▶ SHORT TASK
Copy every line of the records below without altering a single character.
— Start MATERIAL FOR THIS EXERCISE —
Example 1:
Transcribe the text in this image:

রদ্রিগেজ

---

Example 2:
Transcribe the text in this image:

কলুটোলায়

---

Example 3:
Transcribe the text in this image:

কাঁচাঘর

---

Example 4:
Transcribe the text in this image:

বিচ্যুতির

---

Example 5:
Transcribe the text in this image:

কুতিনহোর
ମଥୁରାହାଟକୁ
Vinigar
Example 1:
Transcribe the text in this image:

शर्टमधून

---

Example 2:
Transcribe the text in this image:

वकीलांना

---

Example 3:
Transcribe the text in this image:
— End MATERIAL FOR THIS EXERCISE —
▶ ANSWER TO THE EXERCISE
Example 1:
Transcribe the text in this image:

রদ্রিগেজ

---

Example 2:
Transcribe the text in this image:

কলুটোলায়

---

Example 3:
Transcribe the text in this image:

কাঁচাঘর

---

Example 4:
Transcribe the text in this image:

বিচ্যুতির

---

Example 5:
Transcribe the text in this image:

কুতিনহোর
ମଥୁରାହାଟକୁ
Vinigar
Example 1:
Transcribe the text in this image:

शर्टमधून

---

Example 2:
Transcribe the text in this image:

वकीलांना

---

Example 3:
Transcribe the text in this image:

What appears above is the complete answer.